**** 文書抜粋 ****

仮想現実提示中断判定処理部1031は、図15の第9中断条件に従い、ユーザ位置検出部2013で検出された現在位置が、仮想現実の提示ができない位置範囲であるかを判定する。例えば、駅のホームでは仮想現実の提示が禁止されている場合、当該駅のホームの位置範囲が中断条件として記憶されることになる。図15では、ユーザの現在位置のGPS座標が、緯度38.121〜38.253、経度135.124〜135.131の範囲内である場合に、仮想現実の提示を中断すると判定する。
また、例えば、仮想現実提示中断判定処理部1031は、図15の第10中断条件に従い、ユーザ行動特定部3040で特定されたユーザの現在の行動が車を運転していると言う行動であった場合に、仮想現実の提示を中断すると判定する。
なお、仮想現実提示中断条件記憶部3010が記憶する仮想現実提示中断条件は、ユーザに提示されている仮想現実の種類に応じて適宜選択される構成とすると良い。
例えば、「ドラゴンと戦う」と言った内容の仮想現実が提示されているユーザは、体を動かすことが想定されるため、近くに人間がいると問題になることがある。そこで、仮想現実提示中断判定処理部1031は、上記第2中断条件に基づく判定を行う。一方、「家の中に花瓶を飾る」と言った内容の仮想現実が提示されているユーザは、近くに他人がいても問題となる可能性は低い。そこで、仮想現実提示中断判定処理部1031は、上記第2中断条件に基づく判定は行わない。
このように、各中断条件は、ユーザに提示される仮想現実の種類に応じて決定される構成とすると更に良好である。この場合、仮想現実提示システム3000は、図18の構成を取ることが好ましい。図18に示す仮想現実提示システム3000は、仮想現実管理制御部3040を備える。
仮想現実管理制御部3040は、仮想現実提示部1020が提示する仮想現実の管理や制御を行う。仮想現実管理制御部3040はユーザからの要求等に基づいて、ユーザに提供する仮想現実サービスを決定し、仮想現実提示部1020に当該決定した仮想現実サービスに係る仮想現実を提示するように指示する。
また、仮想現実管理制御部3040は、仮想現実提示部1020が提示している仮想現実に係る仮想現実サービスを識別する仮想現実サービス識別番号を仮想現実提示中断判定処理部1031に通知する。

**** データ抜粋 ****

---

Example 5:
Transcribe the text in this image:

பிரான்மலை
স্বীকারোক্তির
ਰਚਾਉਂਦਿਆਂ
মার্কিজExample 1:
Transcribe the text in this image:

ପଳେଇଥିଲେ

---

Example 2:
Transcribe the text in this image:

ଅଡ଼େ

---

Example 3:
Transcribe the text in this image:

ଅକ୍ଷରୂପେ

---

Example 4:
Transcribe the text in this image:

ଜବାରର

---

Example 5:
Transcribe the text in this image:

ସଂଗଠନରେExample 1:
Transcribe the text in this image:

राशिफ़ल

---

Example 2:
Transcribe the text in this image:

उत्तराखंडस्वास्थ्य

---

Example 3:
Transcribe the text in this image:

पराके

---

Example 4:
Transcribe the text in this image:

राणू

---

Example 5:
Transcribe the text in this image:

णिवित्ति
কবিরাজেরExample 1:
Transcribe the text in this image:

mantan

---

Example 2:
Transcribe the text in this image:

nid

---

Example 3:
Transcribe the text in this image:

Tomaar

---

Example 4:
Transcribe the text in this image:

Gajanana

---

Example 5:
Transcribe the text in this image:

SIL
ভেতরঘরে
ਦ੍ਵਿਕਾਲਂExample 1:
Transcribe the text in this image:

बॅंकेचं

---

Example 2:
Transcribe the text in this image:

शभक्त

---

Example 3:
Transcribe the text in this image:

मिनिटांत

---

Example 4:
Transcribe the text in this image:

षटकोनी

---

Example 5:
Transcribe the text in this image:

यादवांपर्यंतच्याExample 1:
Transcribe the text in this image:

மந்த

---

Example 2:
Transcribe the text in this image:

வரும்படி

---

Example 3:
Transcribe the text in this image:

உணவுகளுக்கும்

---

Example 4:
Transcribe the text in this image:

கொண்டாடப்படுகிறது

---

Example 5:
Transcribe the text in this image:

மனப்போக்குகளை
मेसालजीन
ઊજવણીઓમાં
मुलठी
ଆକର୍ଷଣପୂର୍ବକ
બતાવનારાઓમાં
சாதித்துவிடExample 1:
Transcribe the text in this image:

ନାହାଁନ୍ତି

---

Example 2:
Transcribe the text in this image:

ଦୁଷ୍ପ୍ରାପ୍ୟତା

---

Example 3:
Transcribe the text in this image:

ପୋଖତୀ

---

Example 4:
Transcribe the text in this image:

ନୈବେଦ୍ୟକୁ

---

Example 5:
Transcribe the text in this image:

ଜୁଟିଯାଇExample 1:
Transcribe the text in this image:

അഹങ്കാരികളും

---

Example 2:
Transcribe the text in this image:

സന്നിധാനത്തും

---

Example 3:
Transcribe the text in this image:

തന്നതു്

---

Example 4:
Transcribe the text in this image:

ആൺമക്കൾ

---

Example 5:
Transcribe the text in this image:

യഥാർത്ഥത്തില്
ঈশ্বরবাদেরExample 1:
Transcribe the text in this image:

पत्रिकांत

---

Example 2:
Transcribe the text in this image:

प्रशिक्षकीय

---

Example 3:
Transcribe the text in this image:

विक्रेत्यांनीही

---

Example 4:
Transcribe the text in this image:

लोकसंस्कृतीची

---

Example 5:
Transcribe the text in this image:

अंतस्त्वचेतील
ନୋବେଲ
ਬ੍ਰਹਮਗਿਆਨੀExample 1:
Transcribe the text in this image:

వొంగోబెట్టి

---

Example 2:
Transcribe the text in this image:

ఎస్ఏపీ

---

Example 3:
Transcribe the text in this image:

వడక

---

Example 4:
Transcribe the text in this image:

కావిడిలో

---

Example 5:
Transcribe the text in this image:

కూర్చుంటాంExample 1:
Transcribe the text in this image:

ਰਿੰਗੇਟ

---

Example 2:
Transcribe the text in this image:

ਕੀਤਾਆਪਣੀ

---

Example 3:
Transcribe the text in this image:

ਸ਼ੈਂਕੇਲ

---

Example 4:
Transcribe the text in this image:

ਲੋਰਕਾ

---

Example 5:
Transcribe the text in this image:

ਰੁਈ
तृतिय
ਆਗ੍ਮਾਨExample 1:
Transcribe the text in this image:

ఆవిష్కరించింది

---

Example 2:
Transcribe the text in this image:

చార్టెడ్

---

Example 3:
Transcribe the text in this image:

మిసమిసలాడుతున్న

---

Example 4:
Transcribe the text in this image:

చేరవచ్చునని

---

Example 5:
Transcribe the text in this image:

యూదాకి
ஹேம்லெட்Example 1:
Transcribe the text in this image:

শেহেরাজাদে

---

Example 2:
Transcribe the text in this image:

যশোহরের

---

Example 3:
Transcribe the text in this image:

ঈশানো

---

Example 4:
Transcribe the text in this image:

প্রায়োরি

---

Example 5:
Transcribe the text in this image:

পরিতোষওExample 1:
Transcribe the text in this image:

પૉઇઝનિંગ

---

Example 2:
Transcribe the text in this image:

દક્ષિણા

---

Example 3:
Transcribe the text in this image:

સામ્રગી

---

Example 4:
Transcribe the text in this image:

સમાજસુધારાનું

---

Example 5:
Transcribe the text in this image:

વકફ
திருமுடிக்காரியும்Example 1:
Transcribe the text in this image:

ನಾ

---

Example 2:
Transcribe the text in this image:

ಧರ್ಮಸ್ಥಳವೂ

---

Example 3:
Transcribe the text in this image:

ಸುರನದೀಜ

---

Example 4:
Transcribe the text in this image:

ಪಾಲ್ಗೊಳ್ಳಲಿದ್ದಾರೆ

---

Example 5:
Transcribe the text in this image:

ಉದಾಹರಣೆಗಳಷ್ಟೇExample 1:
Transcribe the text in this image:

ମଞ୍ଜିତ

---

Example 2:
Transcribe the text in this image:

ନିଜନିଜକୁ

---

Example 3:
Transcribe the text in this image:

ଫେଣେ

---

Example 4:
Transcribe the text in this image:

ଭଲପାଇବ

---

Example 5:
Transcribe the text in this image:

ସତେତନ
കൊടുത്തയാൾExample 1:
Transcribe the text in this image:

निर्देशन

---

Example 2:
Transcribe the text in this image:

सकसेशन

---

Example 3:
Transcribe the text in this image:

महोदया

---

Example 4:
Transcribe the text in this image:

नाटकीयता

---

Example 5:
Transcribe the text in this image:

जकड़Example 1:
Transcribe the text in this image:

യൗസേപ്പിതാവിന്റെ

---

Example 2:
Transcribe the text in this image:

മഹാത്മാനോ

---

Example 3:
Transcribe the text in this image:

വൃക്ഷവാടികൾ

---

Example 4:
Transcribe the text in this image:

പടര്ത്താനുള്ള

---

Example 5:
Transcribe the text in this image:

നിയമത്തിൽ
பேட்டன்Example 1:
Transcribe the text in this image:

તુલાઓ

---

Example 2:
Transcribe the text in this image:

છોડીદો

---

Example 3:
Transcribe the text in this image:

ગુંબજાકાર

****

実施事項:
• a. 文書抜粋によれば、図15の第10中断条件では、ユーザの現在の行動がどのような行動であった場合に仮想現実の提示を中断すると判定されますか。
• b. 文書抜粋のうち、「なお、仮想現実提示中断条件記」から始まり「条件に基づく判定は行わない。」で終わる部分を、そのまま書き写してください。

解答一覧:
• a. 車を運転しているという行動であった場合です。

• b.
なお、仮想現実提示中断条件記憶部3010が記憶する仮想現実提示中断条件は、ユーザに提示されている仮想現実の種類に応じて適宜選択される構成とすると良い。
例えば、「ドラゴンと戦う」と言った内容の仮想現実が提示されているユーザは、体を動かすことが想定されるため、近くに人間がいると問題になることがある。そこで、仮想現実提示中断判定処理部1031は、上記第2中断条件に基づく判定を行う。一方、「家の中に花瓶を飾る」と言った内容の仮想現実が提示されているユーザは、近くに他人がいても問題となる可能性は低い。そこで、仮想現実提示中断判定処理部1031は、上記第2中断条件に基づく判定は行わない。